» **Problem details**: If a line in the data holds the string "which", list it.

» **Material provided**:

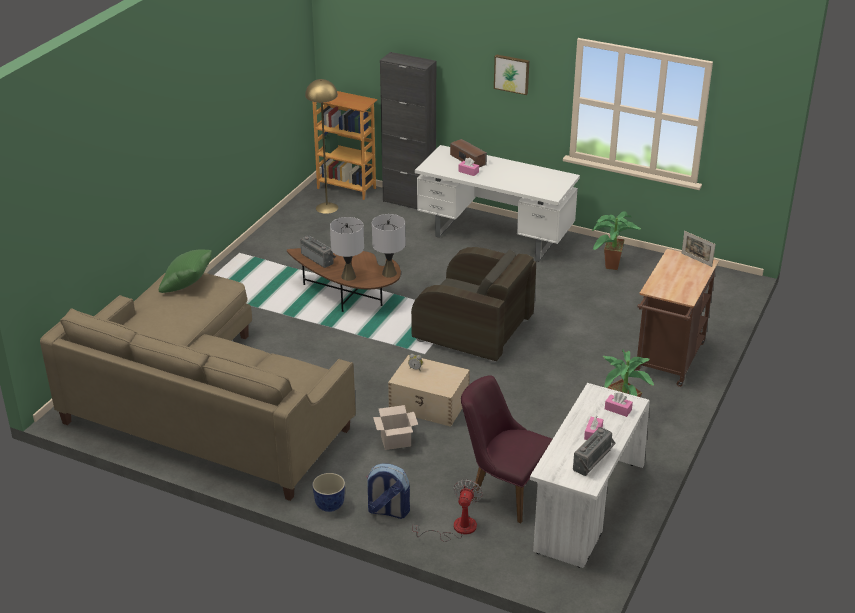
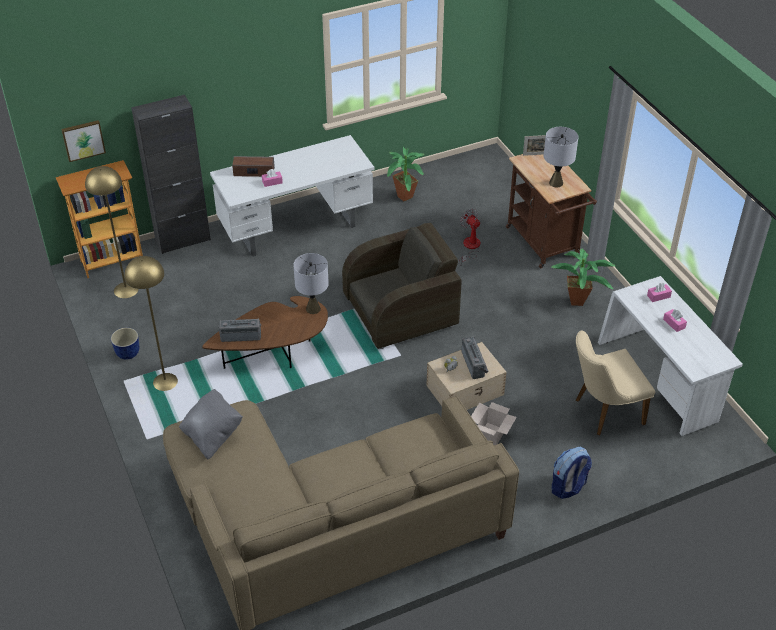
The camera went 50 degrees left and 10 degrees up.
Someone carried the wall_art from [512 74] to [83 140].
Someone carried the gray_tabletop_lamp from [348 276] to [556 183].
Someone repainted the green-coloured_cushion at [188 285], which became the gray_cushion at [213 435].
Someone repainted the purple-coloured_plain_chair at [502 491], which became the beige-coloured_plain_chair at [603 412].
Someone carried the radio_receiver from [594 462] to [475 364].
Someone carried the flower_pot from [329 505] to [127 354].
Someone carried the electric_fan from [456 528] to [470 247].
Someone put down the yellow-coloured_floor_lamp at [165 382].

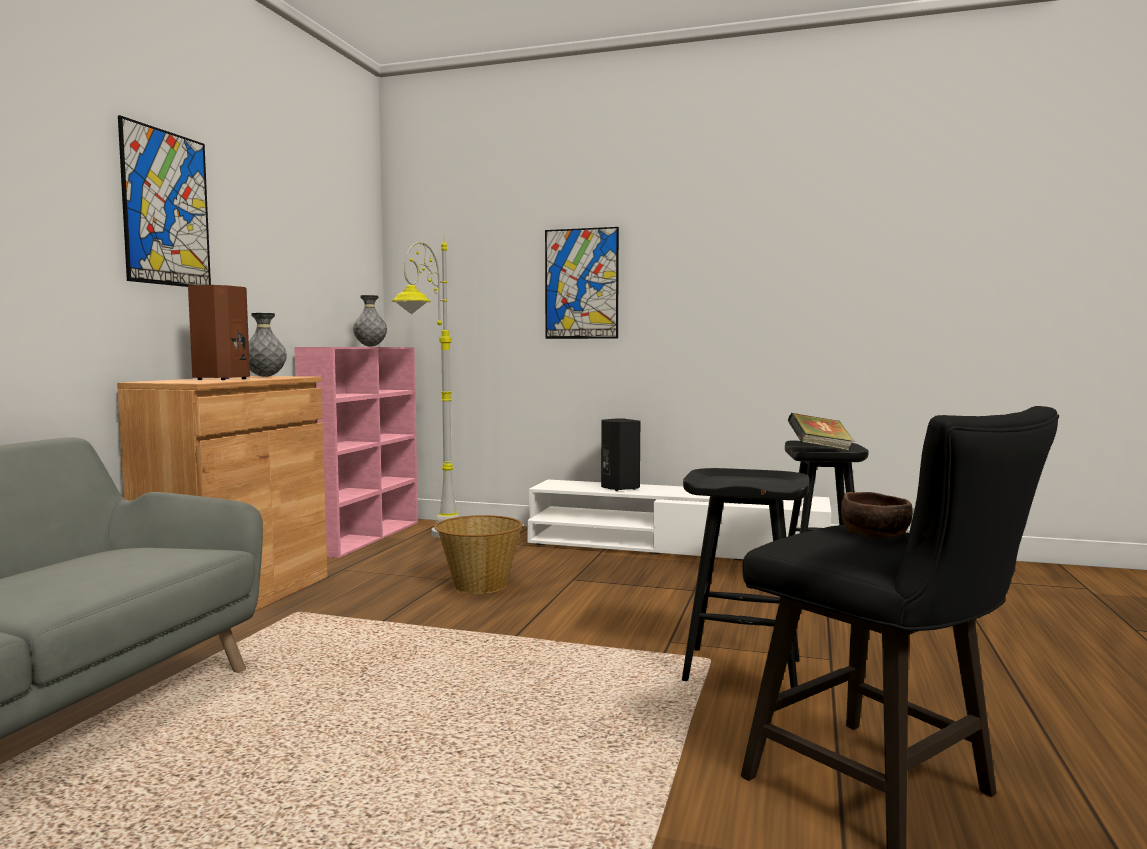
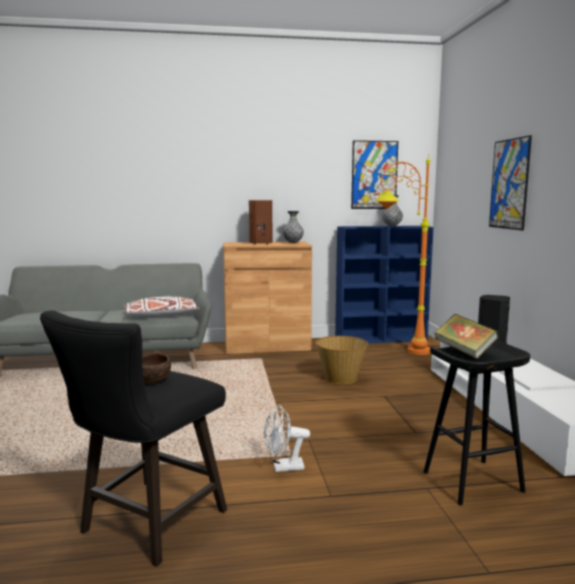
The camera went 65 degrees right and 5 degrees up.
Someone carried the wall_art from [166 208] to [374 175].
Someone repainted the gray_floor_lamp at [432 540], which became the orange_floor_lamp at [399 351].
Someone repainted the pink_bookcase at [365 537], which became the blue_bookcase at [381 339].
Someone swapped the black_stool_seat at [744 670] for the white-coloured_electric_fan at [283 467].
Someone put down the white-coloured_cushion at [161 315].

» **Response box**:
Someone repainted the green-coloured_cushion at [188 285], which became the gray_cushion at [213 435].
Someone repainted the purple-coloured_plain_chair at [502 491], which became the beige-coloured_plain_chair at [603 412].
Someone repainted the gray_floor_lamp at [432 540], which became the orange_floor_lamp at [399 351].
Someone repainted the pink_bookcase at [365 537], which became the blue_bookcase at [381 339].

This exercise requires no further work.